Cosenza, al via il restauro dell’antica Chiesa di Santa Teresa d’Avila
Un importante intervento di recupero e rifunzionalizzazione consentirà di restituire alla Città di Cosenza e all’intero territorio provinciale uno spazio di grande valore storico, architettonico e simbolico. Si tratta dell’edificio della Chiesa di Santa Teresa d’Avila, annessa all’ex Convento dei Padri Carmelitani Scalzi, noto anche come Ex Orfanotrofio Vittorio Emanuele II, situato in Via Gravina e parte integrante dell’attuale sede dell’Istituto di Istruzione Superiore “Mancini-Tommasi”.
Si tratta dell’avvio del primo cantiere dell’opera inserita nel Contratto Istituzionale di Sviluppo (CIS) Cosenza – Centro Storico – Piano Operativo Cultura e Turismo, Progetti integrati per il recupero e la riqualificazione dei centri storici o porzioni di contesti urbani in condizioni di degrado (delibera CIPE n. 10/2018), confluito nel Piano Sviluppo e Coesione del Ministero della Cultura – Fondo Sviluppo e Coesione (FSC). L’Importo totale assegnato alla Provincia di Cosenza è di Euro 31.390.000,00. I lavori prevedono interventi di adeguamento strutturale, restauro e rifunzionalizzazione dell’immobile, che sarà destinato ad Aula Magna dell’istituto scolastico, sala per incontri e attività congressuali nell’ambito del Polo Museale di Cosenza e sede della Scuola di Alta Formazione per la Cultura Enogastronomica e dell’Accoglienza Turistica.

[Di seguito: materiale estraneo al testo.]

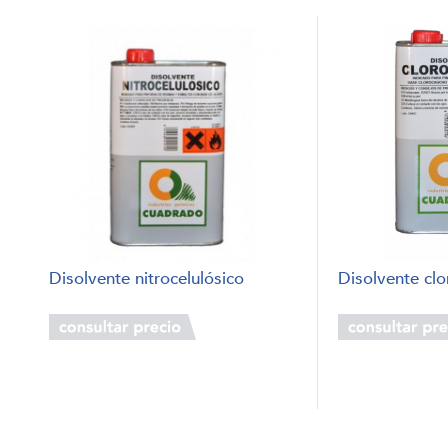
Disolvente nitrocelulósico
Disolvente cl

Il progetto nasce dalla volontà di restituire vita a un edificio che per secoli ha rappresentato un punto di riferimento per la comunità, preservandone l’identità storica e integrandola con nuove funzioni culturali, formative e sociali. La navata centrale ospiterà il nuovo auditorium, mentre gli spazi laterali accoglieranno sale riunioni, uffici, servizi e aree dedicate all’accoglienza e alla formazione. Particolare attenzione è stata riservata al recupero delle strutture esistenti e alla valorizzazione degli elementi architettonici originari, attraverso soluzioni progettuali capaci di mettere in dialogo il patrimonio storico con l’architettura contemporanea.
Sul piano tecnico, l’intervento comprende opere di consolidamento delle murature e delle volte, miglioramento strutturale e sismico dell’edificio, realizzazione di nuove strutture interne in acciaio, rifacimento degli impalcati e della copertura, oltre all’installazione di impianti tecnologici avanzati per l’efficienza energetica, la sicurezza, la climatizzazione e la fruizione multimediale degli ambienti.

«Con questo intervento – dichiara il Presidente della Provincia di Cosenza, Biagio Faragalli – compiamo un passo importante nella valorizzazione del patrimonio pubblico e nella costruzione di nuove opportunità per il territorio. Restituire alla collettività un luogo così ricco di storia significa investire nella cultura, nella formazione e nella crescita delle future generazioni. Non stiamo semplicemente recuperando un edificio: stiamo creando uno spazio destinato a diventare punto di riferimento per studenti, operatori culturali, istituzioni e cittadini».
«L’idea progettuale – aggiunge Faragalli – riesce a coniugare in modo equilibrato il rispetto dell’identità storica del bene con la necessità di renderlo funzionale alle esigenze contemporanee. Sarà un luogo aperto, dinamico e inclusivo, capace di ospitare eventi, convegni, attività formative e iniziative culturali di rilievo provinciale e regionale».
L’intervento rappresenta un ulteriore tassello della strategia di riqualificazione e valorizzazione del patrimonio edilizio provinciale, con particolare attenzione agli edifici di interesse storico e culturale destinati a svolgere una funzione pubblica e sociale.